The Women Ice Angler Project media event was born to create images and stories about real women who fish hard water.
“Women are interested, and they are a huge market,” says Carey. “We’re hoping manufacturers pay more attention to women, when planning their marketing campaigns.”
Part of the boom in ice angling, regardless of gender or age, is better-fitting, high performance gear, that’s lighter than it has been in the past. There are great products being made for women anglers, so with more awareness will come more participation. WIAP has set out to produce images and stories that help more women discover the sport.
Lake of the Woods as Canvas
This past January, Carey was joined by anglers Bonnie Timm, Shellie Holland, Holly Hanson, Jane McMahon, and Sarah Englebert, along with author Kristine Houtman, and photographer Hannah Hudson, for the first Women Ice Angler Project media event. With 40 mph winds and -30-degree temperatures, Lake of the Woods delivered a true Northwest Angle experience.

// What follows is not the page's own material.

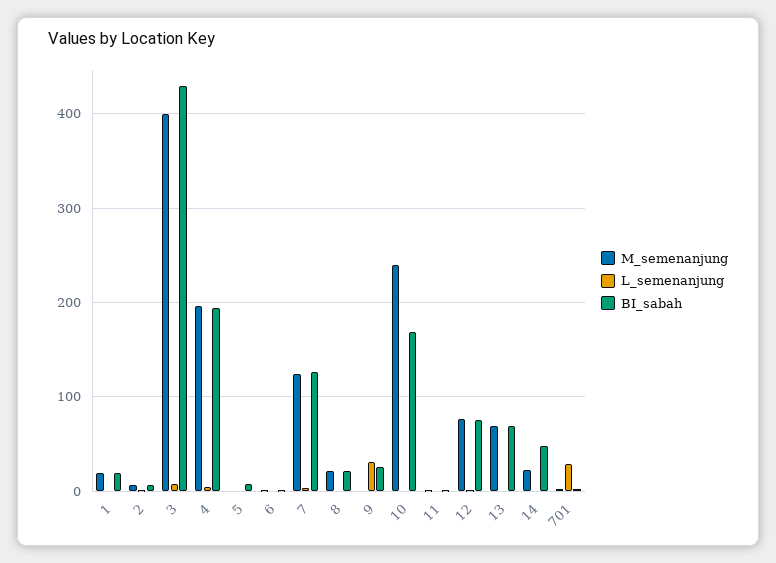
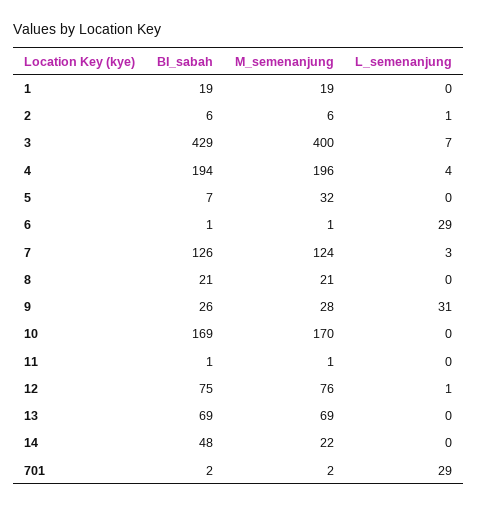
M_semenanjung, 5: 0 -> 32
L_semenanjung, 6: 0 -> 29
M_semenanjung, 9: 0 -> 28
M_semenanjung, 10: 240 -> 170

At times the wind gusted to 50 mph and produced whiteout conditions, but the group ventured onto the ice, stuck together, and had a wonderful experience. The trip was a smashing success (and hopefully, a barrier-smashing success). Walleyes were plentiful, as were monster crappies. As the project shared photos on social media and blogs, it was apparent there are plenty of female ice anglers out there, and that they want to find each other.
Based on social media comments, many women want to go fishing with other women, but don’t realize there are others who feel the same. They also feel intimidated by the equipment involved, but don’t want to “feel dumb” asking somebody how to use it. The project aims to overcome these barriers and help more women become lifelong ice anglers.
Carey wants women to know they can do this on their own. “Women don’t have to wait for someone to take them,” she says. “There are women out there to help with questions and techniques.”
What started as a project to document real women fishing hard water became that and more. It has already inspired women of the Ice Belt to pursue their fledgling interest, and/or passion, for the sport.